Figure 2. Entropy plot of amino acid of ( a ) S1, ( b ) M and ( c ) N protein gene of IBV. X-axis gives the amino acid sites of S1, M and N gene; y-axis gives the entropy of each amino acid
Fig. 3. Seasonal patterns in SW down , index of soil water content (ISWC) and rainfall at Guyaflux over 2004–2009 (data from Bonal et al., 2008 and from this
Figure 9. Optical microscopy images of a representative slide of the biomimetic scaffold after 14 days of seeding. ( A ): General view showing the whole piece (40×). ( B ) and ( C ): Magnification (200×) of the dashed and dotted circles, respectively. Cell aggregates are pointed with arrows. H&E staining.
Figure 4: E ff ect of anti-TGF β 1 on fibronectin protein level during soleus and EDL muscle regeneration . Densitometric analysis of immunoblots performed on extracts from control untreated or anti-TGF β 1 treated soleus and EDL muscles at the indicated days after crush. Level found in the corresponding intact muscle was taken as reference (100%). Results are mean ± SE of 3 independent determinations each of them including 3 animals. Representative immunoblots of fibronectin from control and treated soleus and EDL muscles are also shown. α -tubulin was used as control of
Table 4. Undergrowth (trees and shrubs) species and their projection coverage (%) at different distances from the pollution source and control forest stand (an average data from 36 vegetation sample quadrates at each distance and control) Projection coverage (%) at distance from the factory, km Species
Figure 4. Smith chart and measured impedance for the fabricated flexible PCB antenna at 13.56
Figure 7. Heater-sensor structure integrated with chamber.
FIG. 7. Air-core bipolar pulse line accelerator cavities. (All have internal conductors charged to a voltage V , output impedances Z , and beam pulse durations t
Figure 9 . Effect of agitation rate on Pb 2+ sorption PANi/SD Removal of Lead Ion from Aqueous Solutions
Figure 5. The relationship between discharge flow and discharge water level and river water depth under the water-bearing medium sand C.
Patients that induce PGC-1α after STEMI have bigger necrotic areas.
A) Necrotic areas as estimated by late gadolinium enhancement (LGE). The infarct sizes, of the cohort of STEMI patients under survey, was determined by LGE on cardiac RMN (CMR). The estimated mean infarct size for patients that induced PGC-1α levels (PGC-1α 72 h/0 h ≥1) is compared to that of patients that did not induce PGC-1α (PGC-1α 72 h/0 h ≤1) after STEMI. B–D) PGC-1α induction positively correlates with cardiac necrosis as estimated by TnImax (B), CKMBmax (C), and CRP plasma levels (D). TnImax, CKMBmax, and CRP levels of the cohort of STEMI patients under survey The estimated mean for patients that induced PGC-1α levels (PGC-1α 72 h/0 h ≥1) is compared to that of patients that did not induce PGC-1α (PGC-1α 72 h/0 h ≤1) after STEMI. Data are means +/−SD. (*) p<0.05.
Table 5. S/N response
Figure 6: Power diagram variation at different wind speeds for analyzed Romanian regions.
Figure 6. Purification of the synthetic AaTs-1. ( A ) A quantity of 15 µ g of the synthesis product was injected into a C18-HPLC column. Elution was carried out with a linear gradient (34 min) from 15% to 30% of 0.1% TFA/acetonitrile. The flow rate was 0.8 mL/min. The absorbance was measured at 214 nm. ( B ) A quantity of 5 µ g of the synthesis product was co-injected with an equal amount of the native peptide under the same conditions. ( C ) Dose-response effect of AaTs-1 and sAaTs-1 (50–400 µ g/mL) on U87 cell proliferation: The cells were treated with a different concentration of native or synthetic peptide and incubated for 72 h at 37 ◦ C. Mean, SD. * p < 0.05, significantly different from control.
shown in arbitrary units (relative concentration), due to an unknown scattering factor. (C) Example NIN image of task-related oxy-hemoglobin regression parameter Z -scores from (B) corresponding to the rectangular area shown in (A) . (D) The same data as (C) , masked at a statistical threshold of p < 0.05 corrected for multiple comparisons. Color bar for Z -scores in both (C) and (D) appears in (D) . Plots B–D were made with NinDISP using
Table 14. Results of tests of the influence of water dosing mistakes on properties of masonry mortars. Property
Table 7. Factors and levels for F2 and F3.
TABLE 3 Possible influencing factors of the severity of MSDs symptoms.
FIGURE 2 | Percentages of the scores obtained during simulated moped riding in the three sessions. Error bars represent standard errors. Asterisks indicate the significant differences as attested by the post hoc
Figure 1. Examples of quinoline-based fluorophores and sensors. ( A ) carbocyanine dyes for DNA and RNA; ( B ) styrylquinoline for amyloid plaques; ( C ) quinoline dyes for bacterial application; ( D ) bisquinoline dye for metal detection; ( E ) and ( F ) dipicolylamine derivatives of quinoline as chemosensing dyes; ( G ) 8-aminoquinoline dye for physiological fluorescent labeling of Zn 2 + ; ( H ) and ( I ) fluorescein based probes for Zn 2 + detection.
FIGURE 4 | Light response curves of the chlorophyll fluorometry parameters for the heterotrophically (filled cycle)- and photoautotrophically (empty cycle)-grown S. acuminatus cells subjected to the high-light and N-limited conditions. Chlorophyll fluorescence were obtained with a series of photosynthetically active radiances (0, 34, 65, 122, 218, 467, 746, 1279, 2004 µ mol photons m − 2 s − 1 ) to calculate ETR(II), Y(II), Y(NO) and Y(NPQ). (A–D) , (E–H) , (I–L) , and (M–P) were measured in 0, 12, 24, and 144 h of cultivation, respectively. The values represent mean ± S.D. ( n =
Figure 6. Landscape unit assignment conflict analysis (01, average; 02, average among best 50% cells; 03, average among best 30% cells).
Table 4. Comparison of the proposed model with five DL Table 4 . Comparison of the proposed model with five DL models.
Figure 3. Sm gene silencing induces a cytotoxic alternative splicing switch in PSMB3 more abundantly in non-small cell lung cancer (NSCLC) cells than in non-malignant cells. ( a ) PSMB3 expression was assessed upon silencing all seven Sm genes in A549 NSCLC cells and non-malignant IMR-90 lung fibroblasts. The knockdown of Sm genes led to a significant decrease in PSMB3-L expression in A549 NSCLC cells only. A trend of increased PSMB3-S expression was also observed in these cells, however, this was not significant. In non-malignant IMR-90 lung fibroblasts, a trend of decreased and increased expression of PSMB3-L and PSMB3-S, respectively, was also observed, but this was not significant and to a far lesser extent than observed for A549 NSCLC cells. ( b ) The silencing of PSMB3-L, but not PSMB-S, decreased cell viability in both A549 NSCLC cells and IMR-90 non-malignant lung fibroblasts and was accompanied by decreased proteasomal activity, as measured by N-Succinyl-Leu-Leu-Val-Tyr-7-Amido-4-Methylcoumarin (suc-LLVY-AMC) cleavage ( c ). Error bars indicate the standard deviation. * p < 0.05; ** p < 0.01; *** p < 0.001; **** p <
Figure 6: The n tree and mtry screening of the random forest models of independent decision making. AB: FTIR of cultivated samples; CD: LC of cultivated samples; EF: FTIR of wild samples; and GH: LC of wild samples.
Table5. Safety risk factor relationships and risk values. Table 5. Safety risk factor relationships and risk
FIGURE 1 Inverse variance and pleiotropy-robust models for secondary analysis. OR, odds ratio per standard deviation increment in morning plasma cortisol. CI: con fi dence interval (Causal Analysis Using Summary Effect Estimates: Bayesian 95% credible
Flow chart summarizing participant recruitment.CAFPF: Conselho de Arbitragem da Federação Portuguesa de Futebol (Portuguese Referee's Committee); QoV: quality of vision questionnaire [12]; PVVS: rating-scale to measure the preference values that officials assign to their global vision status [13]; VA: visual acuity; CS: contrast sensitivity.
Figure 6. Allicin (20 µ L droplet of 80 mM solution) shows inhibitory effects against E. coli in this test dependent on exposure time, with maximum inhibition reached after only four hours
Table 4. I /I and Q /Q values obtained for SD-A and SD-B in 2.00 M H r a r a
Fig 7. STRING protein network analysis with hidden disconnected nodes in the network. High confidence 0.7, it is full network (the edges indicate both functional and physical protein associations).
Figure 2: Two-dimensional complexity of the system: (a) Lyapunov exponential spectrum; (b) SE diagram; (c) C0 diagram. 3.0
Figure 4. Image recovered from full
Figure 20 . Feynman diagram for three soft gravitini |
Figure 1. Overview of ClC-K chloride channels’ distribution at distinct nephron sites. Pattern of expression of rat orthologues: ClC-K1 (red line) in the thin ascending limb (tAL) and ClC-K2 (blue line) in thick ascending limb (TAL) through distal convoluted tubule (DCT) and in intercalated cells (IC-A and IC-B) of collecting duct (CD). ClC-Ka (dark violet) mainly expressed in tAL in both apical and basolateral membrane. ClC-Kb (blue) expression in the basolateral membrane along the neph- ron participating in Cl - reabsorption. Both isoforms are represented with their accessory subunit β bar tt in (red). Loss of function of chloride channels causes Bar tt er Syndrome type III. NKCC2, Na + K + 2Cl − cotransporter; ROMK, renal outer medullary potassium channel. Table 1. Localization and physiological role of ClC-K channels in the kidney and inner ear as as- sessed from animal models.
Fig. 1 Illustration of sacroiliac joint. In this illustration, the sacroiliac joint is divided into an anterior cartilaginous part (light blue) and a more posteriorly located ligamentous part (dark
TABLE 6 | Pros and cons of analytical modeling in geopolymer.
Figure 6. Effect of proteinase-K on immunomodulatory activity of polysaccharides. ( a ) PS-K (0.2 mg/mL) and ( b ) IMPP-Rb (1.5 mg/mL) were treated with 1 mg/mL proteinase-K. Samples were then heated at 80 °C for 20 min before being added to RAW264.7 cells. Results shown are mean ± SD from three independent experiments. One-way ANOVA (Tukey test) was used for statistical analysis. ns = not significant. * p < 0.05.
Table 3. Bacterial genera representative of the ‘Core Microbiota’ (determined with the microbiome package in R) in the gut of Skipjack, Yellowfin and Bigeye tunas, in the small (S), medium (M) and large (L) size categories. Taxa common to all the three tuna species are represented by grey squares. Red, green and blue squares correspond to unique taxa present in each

______________________________

- _What is expected_: Report every line of the data above that contains the string "medium" by copying it in full.

- _Completed exercise_:
Figure 5. The relationship between discharge flow and discharge water level and river water depth under the water-bearing medium sand C.
Table 3. Bacterial genera representative of the ‘Core Microbiota’ (determined with the microbiome package in R) in the gut of Skipjack, Yellowfin and Bigeye tunas, in the small (S), medium (M) and large (L) size categories. Taxa common to all the three tuna species are represented by grey squares. Red, green and blue squares correspond to unique taxa present in each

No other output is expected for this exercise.